As part of this months T-SQL Tuesday on “relationships” I thought I’d post about a handy feature in SQL Server Management Studio.
As the title of the article implies I’m going to discuss how database diagrams in SSMS can be handy to visually see the relationship’s in a database. But I think I could have also named the article “T-SQL Tuesday: Spot Relationship’s with Database Diagrams, or the Lack of Them”.
Out of the box and with a deployed database you may get a warning about trying to use a database diagram and that they’re not accessible. Quite often this is because the database does not have a valid owner. As always Books Online is our hero, you can use sp_changedbowner to change the owner. While you’re at BoL read this too, it explains database diagram ownership.

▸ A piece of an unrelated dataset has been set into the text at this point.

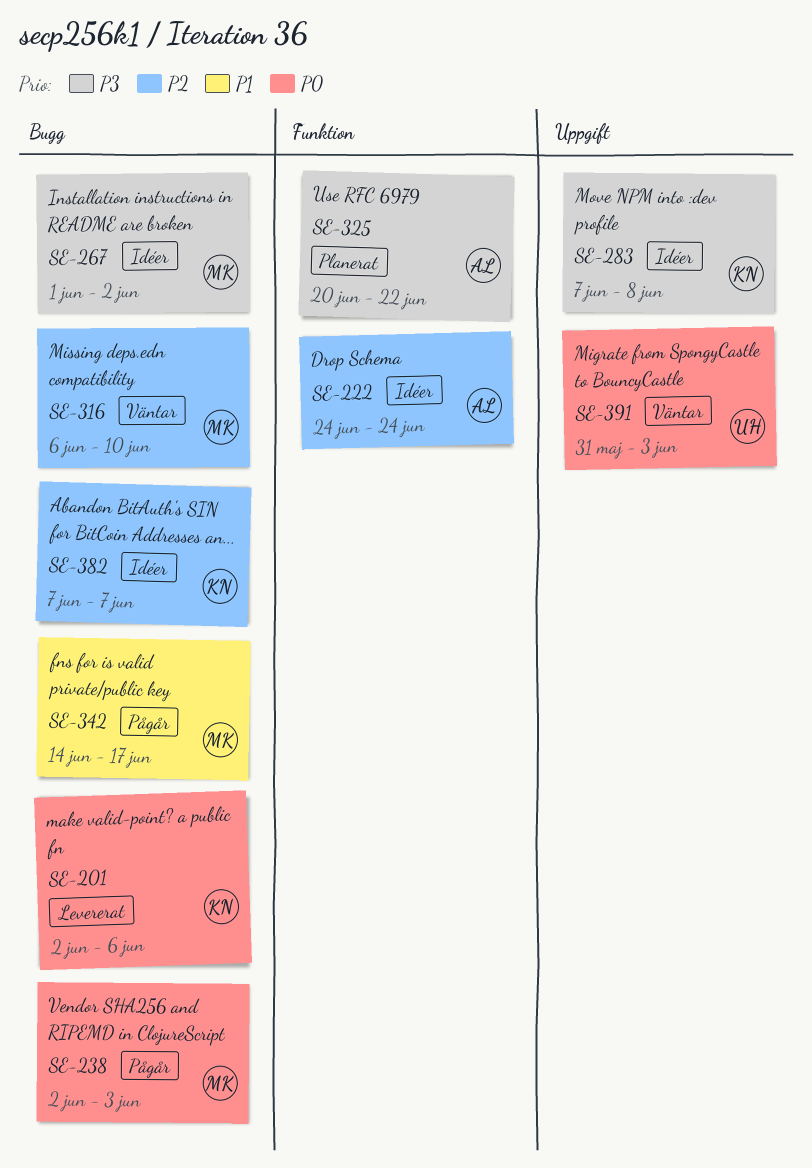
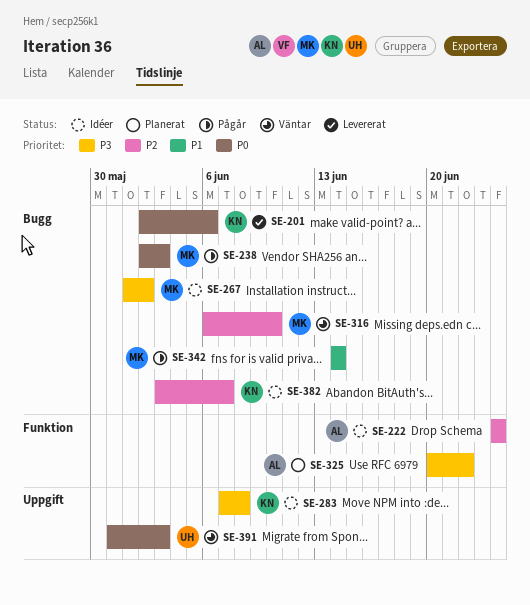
SE-342, due: Jun 17 -> Jun 14
SE-382, start: Jun 7 -> Jun 3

With that out of the way we can move on to the point of this article. Relationships!
SSMS’s database diagram’s when first made will ask you what tables you want to add to the diagram. Go ahead and add them all, you’ll end up with a nicely formatted diagram showing you your tables all lined up nicely with each other. Your results will vary but will likely be a mixture of the tables neatly arrayed with lines drawn between them … or … tables neatly arrayed one after another after another with nary a line to be seen. As they say, “Hope for the best but prepare for the worst.”

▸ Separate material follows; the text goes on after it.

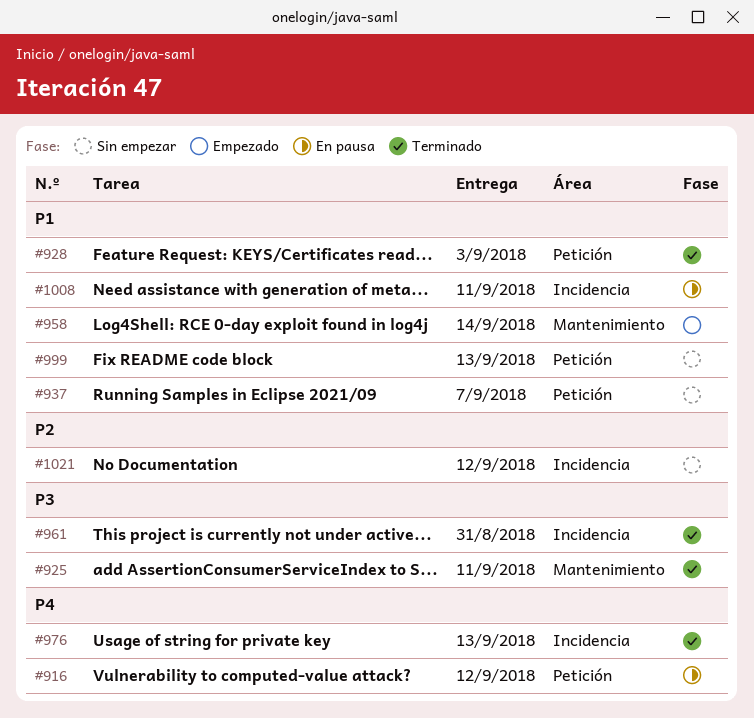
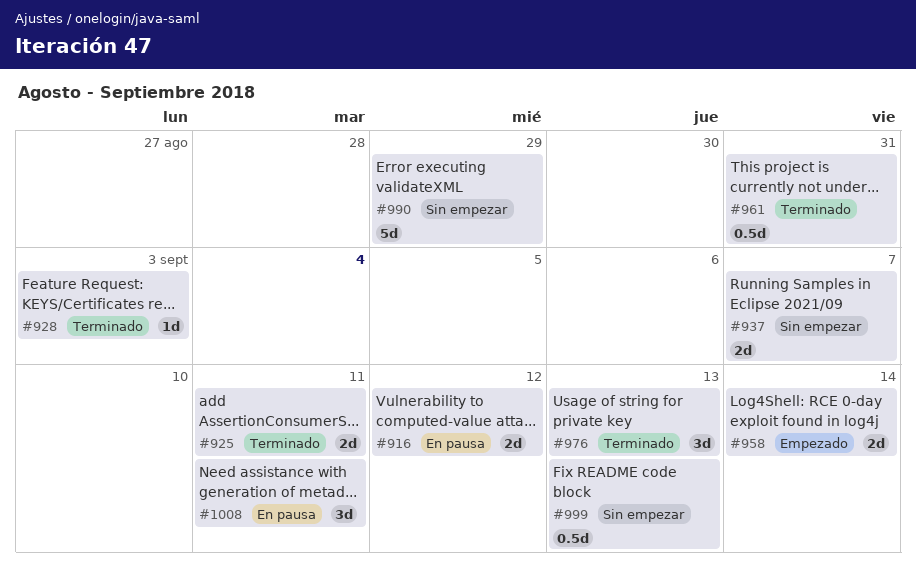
#990: none -> present
#1021: present -> none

If you’re lucky and you have lines between tables rest assured that at least some tables have foreign keys between tables. But don’t rest too long because just because there are lines doesn’t mean there are enough of them (or there might be too many). It’s now time to look at each table neatly arrayed and familiarize yourself with the schema. I find that visually it is quite easy this way to spot likely candidates for FK’s. You’re also likely to spot other things, such as PK candidates, better normalization strategies, moments of sheer database schema genius, or pure database depravity. If you find the latter then…
Database diagrams are also great for spotting everything that’s missing as well. Orphaned tables are quite obvious sitting all by themselves, and again I find it visually easy to quickly tell if that’s the way it should be or shouldn’t be. If you find everything is missing you can start adding FK’s right there in your diagram. Simply right click on a table and you’re given quite a few options to start updating your schema. (See the warning below!)
Anyhow, I hope everyone gives SSMS’s diagrams a try. It does not replace sitting down and verifying your database’s relationship’s one by one. But it does make a great aid in doing so.
A couple of additional points to keep in mind when looking using database diagrams:
- Remember there are times you might not want a foreign key. FK’s do imply overhead and in a performance consideration there may be a valid reason to not have them.
- The diagram resizing isn’t really all that great, 75% means that the text is 25% less legible. Not very handy unless you want to get a REALLY high level view.
- Go ahead and drag things around. I do all the time.
- Try printing these out! Print to a PDF with something like CutePDF or if you’re lucky like I am with a large format printer print it out on a 3′ x 3′ piece of paper and start drawing all over it.
And finally a word of warning!
The changes you make in a database diagram can be committed! So don’t go trying to drop database objects in a production environment. I think it’s best practice to just not use them in production. Unless you’ve practiced your disaster recovery recently and feel quite confident in it.